For the material below, output exactly the span from the line with "směrem ze Země" to the line with "výkonové rezervy, což", including both, and nothing besides.
DATA PROVIDED Start Marker
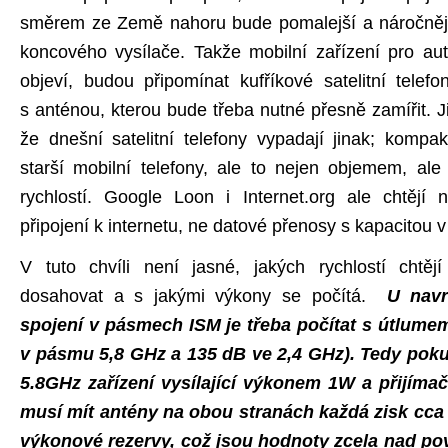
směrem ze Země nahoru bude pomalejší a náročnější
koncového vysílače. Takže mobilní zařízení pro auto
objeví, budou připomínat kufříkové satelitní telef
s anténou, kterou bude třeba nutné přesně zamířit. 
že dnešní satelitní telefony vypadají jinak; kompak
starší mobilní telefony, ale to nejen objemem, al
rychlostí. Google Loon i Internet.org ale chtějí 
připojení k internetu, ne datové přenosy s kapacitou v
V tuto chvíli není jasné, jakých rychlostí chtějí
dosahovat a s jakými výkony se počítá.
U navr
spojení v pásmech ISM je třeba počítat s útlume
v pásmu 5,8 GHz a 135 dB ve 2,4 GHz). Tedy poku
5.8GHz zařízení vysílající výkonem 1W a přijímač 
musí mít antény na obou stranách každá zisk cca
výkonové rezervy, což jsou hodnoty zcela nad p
DATA PROVIDED End Marker
DATA PROVIDED Start Marker
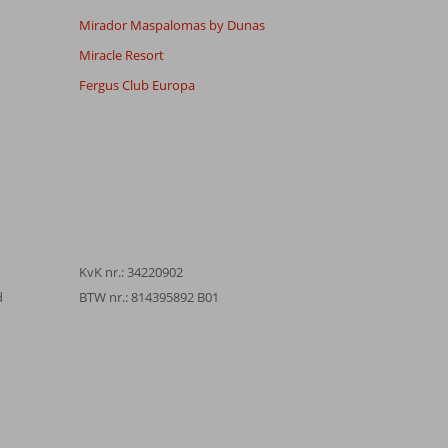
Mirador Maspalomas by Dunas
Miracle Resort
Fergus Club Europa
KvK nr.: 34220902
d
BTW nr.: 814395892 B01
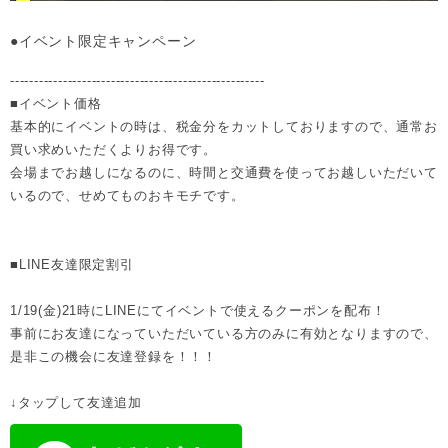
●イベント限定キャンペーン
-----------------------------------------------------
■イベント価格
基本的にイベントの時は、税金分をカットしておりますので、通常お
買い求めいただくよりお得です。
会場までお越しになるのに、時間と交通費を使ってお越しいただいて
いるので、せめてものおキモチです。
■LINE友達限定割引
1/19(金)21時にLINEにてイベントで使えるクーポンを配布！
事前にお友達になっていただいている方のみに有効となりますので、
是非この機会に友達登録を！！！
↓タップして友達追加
DATA PROVIDED End Marker
DATA PROVIDED Start Marker
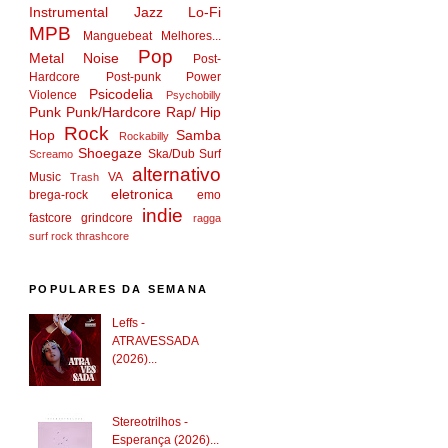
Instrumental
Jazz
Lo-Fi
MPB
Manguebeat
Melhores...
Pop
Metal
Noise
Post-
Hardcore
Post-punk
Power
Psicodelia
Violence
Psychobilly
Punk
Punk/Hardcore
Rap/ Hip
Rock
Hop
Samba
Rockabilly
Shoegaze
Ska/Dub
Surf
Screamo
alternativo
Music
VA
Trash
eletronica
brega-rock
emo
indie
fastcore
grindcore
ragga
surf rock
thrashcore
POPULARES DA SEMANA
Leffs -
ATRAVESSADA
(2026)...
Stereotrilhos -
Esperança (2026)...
DATA PROVIDED End Marker
§ **EXPECTED OUTPUT**:
směrem ze Země nahoru bude pomalejší a náročnější
koncového vysílače. Takže mobilní zařízení pro auto
objeví, budou připomínat kufříkové satelitní telef
s anténou, kterou bude třeba nutné přesně zamířit. 
že dnešní satelitní telefony vypadají jinak; kompak
starší mobilní telefony, ale to nejen objemem, al
rychlostí. Google Loon i Internet.org ale chtějí 
připojení k internetu, ne datové přenosy s kapacitou v
V tuto chvíli není jasné, jakých rychlostí chtějí
dosahovat a s jakými výkony se počítá.
U navr
spojení v pásmech ISM je třeba počítat s útlume
v pásmu 5,8 GHz a 135 dB ve 2,4 GHz). Tedy poku
5.8GHz zařízení vysílající výkonem 1W a přijímač 
musí mít antény na obou stranách každá zisk cca
výkonové rezervy, což jsou hodnoty zcela nad p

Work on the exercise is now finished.